Heavy duty evolution

24 August 2015

Manufacturers are rapidly evolving more powerful and sophisticated solutions to meet the trend of ever more heavy and awkward loads, as Solving general manager John Cownley explains.

Engineered products in the manufacturing sector are getting larger and heavier. Aircraft wings are longer, the bodies are wider, power transformers are heavier and electric motors for power generation are larger than ever. Nuclear reactor components are as bulky as they’ve ever been, and massive excavating vehicles for mining and road construction are being constructed to carry ever-larger payloads.

Although the origins of moving assembly lines can be traced back almost 700 years, it was Henry Ford’s company that brought the concept to life only 100 years ago. Enabling dedicated teams of assembly workers to become supremely efficient and focused on specific tasks, with the required parts delivered to precise locations, has been considered the most efficient method of assembling complex mechanical and electrical machinery for over a century.

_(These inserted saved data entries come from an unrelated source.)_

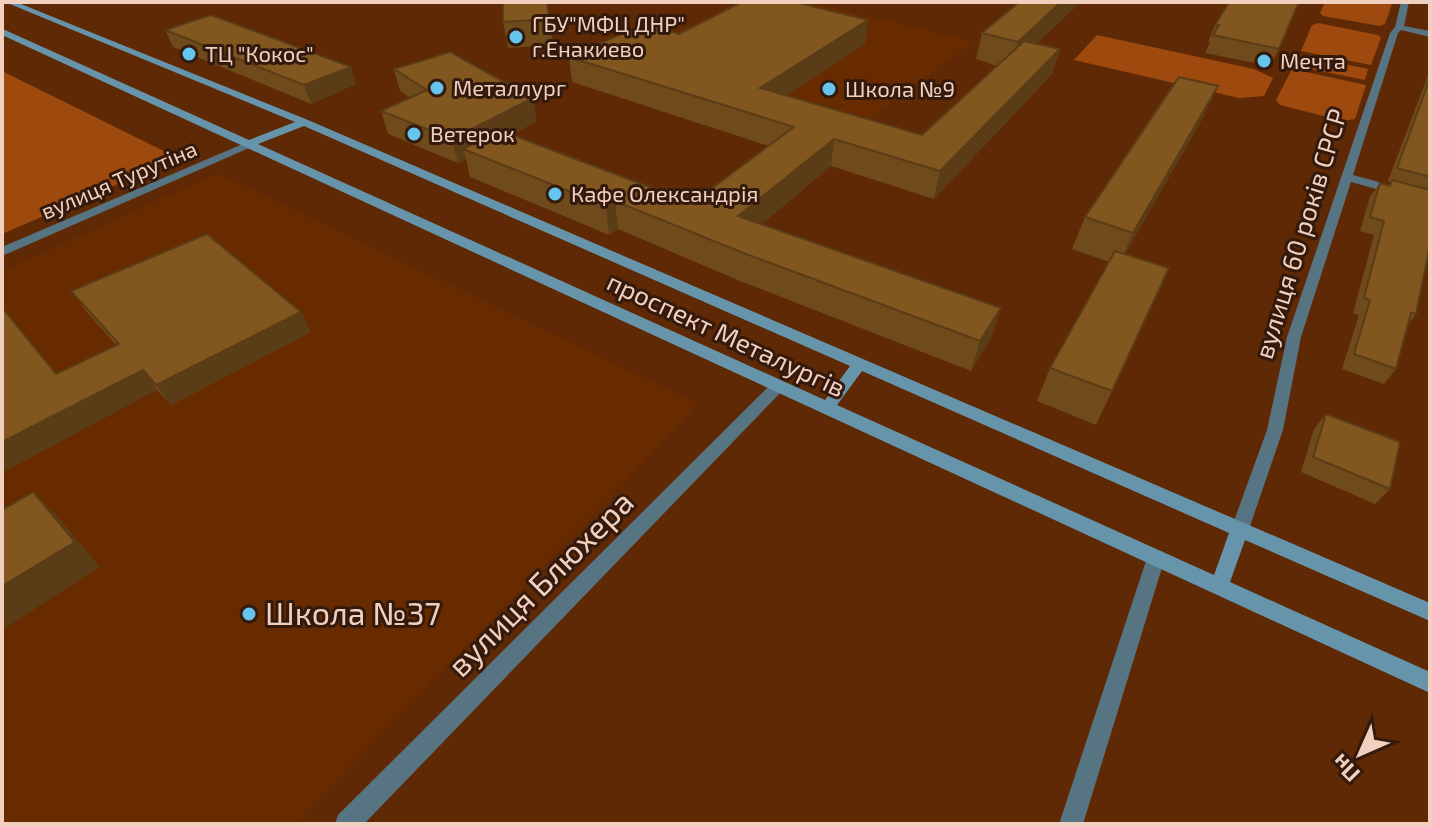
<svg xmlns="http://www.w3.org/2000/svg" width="1432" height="826" font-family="'Exo 2',sans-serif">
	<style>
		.built { fill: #682b00 }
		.green { fill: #9e4a0f }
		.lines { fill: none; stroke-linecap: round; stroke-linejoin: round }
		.street { fill: #577482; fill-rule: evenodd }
		.secondary { fill: #6594ab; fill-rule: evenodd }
		.wall { fill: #6f4a1b }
		.shaded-wall { fill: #5a3c16 }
		.building { fill: #81561f; stroke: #5a3c16; stroke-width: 2 }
		.poi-dot { fill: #65c5ee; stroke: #331a0d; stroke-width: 3 }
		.labels { text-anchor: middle; stroke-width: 6; stroke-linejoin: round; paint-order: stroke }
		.far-poi-label { font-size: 22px; fill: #f2d0bf; stroke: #331a0d; text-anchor: start }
		.far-street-label { font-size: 22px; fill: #f2d0bf; stroke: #331a0d }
		.street-label { font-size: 26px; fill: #f2d0bf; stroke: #331a0d }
		.near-street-label { font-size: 32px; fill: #f2d0bf; stroke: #331a0d }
		.near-poi-label { font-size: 32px; fill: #f2d0bf; stroke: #331a0d; text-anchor: start }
	</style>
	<rect width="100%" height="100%" fill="#5e2904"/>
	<!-- built -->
	<g class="built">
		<polygon points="738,2 812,2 974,42 861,124 633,53"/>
		<polygon points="218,173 699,404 295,824 2,824 2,271"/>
	</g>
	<!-- green -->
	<g class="green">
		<polygon points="1325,2 1390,2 1392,4 1385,24 1380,26 1323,16 1320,13"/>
		<polygon points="1318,23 1378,35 1381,38 1371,65 1301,51 1312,25"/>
		<polygon points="1097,35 1254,69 1273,78 1264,96 1239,98 1074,60"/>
		<polygon points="1299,55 1368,69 1365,80 1295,66"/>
		<polygon points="1292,69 1366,85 1355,119 1343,121 1280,105 1276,100"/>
		<polygon points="2,71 178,158 2,234"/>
	</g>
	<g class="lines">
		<!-- street -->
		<g class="street">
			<polygon points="1401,2 1409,2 1404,26 1430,31 1430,37 1401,30 1398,33 1353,175 1430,196 1430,204 1351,182 1301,337 1283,430 1249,529 1246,534 1240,537 1234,534 1231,529 1267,430 1287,337 1390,33 1395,27"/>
			<polygon points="252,140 257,143 256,145 2,256 2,247"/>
			<polygon points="778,381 783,382 786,386 783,390 364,824 335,824 338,815 773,382"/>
			<polygon points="1156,550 1163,552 1165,558 1083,824 1059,824 1147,558 1149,552"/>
		</g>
		<!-- secondary -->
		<path class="secondary" d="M5 2H16L308 120 1430 603V621L1245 540 1230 582 1430 672V693L2 35V29L5 30 249 140 295 122ZM304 126 850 366 825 400 258 144ZM862 371 1229 533 1214 575 837 405Z"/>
	</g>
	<!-- wall -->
	<g class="wall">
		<polygon points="547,2 553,45 508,48 503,22"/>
		<polygon points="868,20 865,44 786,96 922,135 997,66 976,59 982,33 1060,49 1052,74 934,199 831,166 762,224 1001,308 991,338 971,371 740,281 618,229 609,235 470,177 466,159 458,163 388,134 381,111 410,98 400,91 394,69 537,121 511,135 692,203 769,146 572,82 569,57 679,34"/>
		<polygon points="1215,25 1279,49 1270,66 1205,53 1210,42 1208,42"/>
		<polygon points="165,30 356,84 311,104 173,47"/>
		<polygon points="1430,60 1430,245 1416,314 1408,325 1396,369 1384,384 1342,369 1359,315 1353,313 1374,235 1360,231 1370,197 1380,183 1389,185 1391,182 1388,181 1428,75"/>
		<polygon points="1205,114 1125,254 1112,391 1096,425 1037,401 1050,368 1109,262 1072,249 1085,217"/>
		<polygon points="71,291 311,332 171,405 157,390 56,374 116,345 86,311"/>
		<polygon points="1326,414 1390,489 1375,504 1301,472 1314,429"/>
	</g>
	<!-- shaded-wall -->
	<g class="shaded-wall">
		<polygon points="1061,2 1081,2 1010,69 1018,42"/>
		<polygon points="868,20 865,44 759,114 760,88"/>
		<polygon points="1060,49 1052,74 934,199 940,171"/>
		<polygon points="351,67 356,84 311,104 304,85"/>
		<polygon points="1218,86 1205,114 1119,265 1133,233"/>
		<polygon points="533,98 537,121 476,154 463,149 466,159 458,163 452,139"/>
		<polygon points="834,139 831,166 737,245 738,216"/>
		<polygon points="615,201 618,229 609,235 606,206"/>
		<polygon points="1001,308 991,338 971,371 980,341"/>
		<polygon points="301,312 311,332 171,405 156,385"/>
		<polygon points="143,370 157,390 2,473 2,442"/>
		<polygon points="33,492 59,518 100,567 2,630 2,586"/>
	</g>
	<!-- building -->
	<g class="building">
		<polygon points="503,2 547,2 549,19 503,22"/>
		<polygon points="742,2 795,2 868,20 760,88 922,135 1024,41 1060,49 940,171 834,139 738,216 1001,308 980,341 741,252 615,201 606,206 463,149 499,130 692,203 794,127 569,57 646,23 679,34"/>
		<polygon points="1019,2 1061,2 1018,42 982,33"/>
		<polygon points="1229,2 1299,2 1279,49 1213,35 1219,25 1215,25"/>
		<polygon points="211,15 351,67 304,85 165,30"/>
		<polygon points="450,52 533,98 452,139 381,111 427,90 394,69"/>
		<polygon points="1179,77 1218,86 1133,233 1085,217"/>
		<polygon points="1430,78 1430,177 1397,168"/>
		<polygon points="1392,180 1430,190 1430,245 1416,314 1411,313 1396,369 1354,354 1370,300 1364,298 1384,221 1370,217 1380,183 1390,186"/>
		<polygon points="207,234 301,312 156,385 143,370 2,442 2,312 5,311 56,374 119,344 71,291"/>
		<polygon points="1115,251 1169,268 1112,391 1050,368"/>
		<polygon points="1326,414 1400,442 1390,489 1313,457"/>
		<polygon points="33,492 75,542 2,586 2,510"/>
	</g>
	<!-- markers -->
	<g class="poi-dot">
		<circle cx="516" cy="37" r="8"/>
		<circle cx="189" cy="54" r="8"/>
		<circle cx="1264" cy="61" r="8"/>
		<circle cx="437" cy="88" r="8"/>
		<circle cx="829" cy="89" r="8"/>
		<circle cx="414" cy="134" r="8"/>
		<circle cx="555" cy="194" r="8"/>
		<circle cx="249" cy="614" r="8"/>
	</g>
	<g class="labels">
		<!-- far-poi labels -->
		<g class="far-poi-label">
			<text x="532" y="32">ГБУ"МФЦ ДНР"<tspan x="532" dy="25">г.Енакиево</tspan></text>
			<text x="205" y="62">ТЦ "Кокос"</text>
			<text x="1280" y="69">Мечта</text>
			<text x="453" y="96">Металлург</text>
			<text x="845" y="97">Школа №9</text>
			<text x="430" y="142">Ветерок</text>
			<text x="571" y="202">Кафе Олександрія</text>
		</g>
		<!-- far-street labels -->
		<g class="far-street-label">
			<text transform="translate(119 180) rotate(-23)" y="8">вулиця Турутіна</text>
		</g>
		<!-- street labels -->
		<g class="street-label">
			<text transform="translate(1301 234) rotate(-73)" y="9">вулиця 60 років СРСР</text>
			<text transform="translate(726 335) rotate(25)" y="9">проспект Металургів</text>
		</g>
		<!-- near-street labels -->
		<g class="near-street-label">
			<text transform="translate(541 584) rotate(-45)" y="11">вулиця Блюхера</text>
		</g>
		<!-- near-poi labels -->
		<g class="near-poi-label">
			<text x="265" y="625">Школа №37</text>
		</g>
	</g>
	<!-- border -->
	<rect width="1432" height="826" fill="none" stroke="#f2d0bf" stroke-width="8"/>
	<!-- north arrow -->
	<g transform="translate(1360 754) rotate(225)" stroke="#331a0d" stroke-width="6" paint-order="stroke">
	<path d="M0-6L14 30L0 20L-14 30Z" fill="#f2d0bf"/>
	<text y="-12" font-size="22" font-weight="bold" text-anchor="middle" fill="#f2d0bf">Пн</text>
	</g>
</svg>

Until relatively recently this concept applied to lighter products such as cars and white goods that could be transported by either overhead or ground-supported conveyors. During the '70s and '80s some industries, such as the tractor and excavator lines in Europe, Scandinavia and the US, saw benefits in the same concept and looked to the material handling market place for solutions. Air bearings and skates, invented in the '60s, became accepted as a viable product to carry these larger loads and suddenly it became possible to move 30t vehicles down an assembly line with ease. Heavy power and electrical manufacturers also saw the benefits of releasing cranes for specific overhead assembly use, and 200-300t products such as diesel engines and transformers then started to float down the production line.

"Recognising the potential limitations of air film movers, some material handling specialists are now providing an alternative: heavy load battery-powered automated guided vehicles."

Heavier and larger loads are currently being designed and material handling manufacturers are certainly keeping pace with suitable equipment. As an efficient method of production, moving heavy assemblies rather than the workforce has become the accepted standard throughout most industries, and safety in the workplace, which was almost non-existent 40 years ago, has driven the methods of controlling these leviathans. The modern air-bearing transporter or Mover is now equipped with on-board processors that receive signals from proximity sensors, radio controllers, laser scanners and wire-in-floor or painted line detectors, to ensure they follow the intended path whilst minimising risk of injury to personnel or damage to surrounding equipment. It is now possible for a single operator to manoeuvre a 300t transformer to an accuracy of millimetres, move it sideways or rotate it about a virtual centre, using radio control to give him or her total freedom to view any side of the moving load. Laser scanners will alert the operator to any close encounters and, in an emergency, stop the operation. A wire in the floor, laid in a shallow groove and covered to maintain a smooth finish, can transmit a guidance signal for detection by the Mover, thus relieving the operator of any steering responsibility. The same effect can be achieved using an optical or laser scanning system.

Heavy load AGVs

Moving a heavy load on air requires a paper-smooth floor and a permanent air supply; these unavoidable features can be an inconvenience but are regularly considered worthwhile sacrifices to gain the advantage of moving such large products through an assembly process. However, recognising the potential for rejection of air film movers as a suitable solution because of these floor and air requirements, some material handling specialists are now providing an alternative: heavy load battery-powered automated guided vehicles. Using a combination of modern battery technology, low-profile high-capacity wheels and motors, and incorporating the same safety features described earlier, loads of up to 100t can be programmed and guided automatically through a complex series of movements to suit a variety of assembly processes. These AGVs are obviously unhindered by trailing wires or cables, and the integral battery system can be charged automatically while the units are stationary, giving them a theoretically unlimited range.

For many years a Finnish company, Ab Solving Oy, has pioneered both air film and AGV technology and currently leads the way in developing larger and heavier capacity products to meet the ever-growing market. Solving Ltd, a wholly-owned subsidiary based in Newbury, Berkshire, sells, installs and services the Finnish products in the UK and Ireland. Using a network of service and repair engineers, Solving Ltd is able to support a growing customer base with rapid response and spares backup. Around 100 UK customers are currently benefiting from Solving’s enviable reputation and the manufacturer is enthusiastic about its prospects for the coming decade. Henry Ford’s moving line is still acknowledged to be the most efficient method of assembly and, with Solving’s innovative technology, this process is available to progressive industry regardless of size or weight.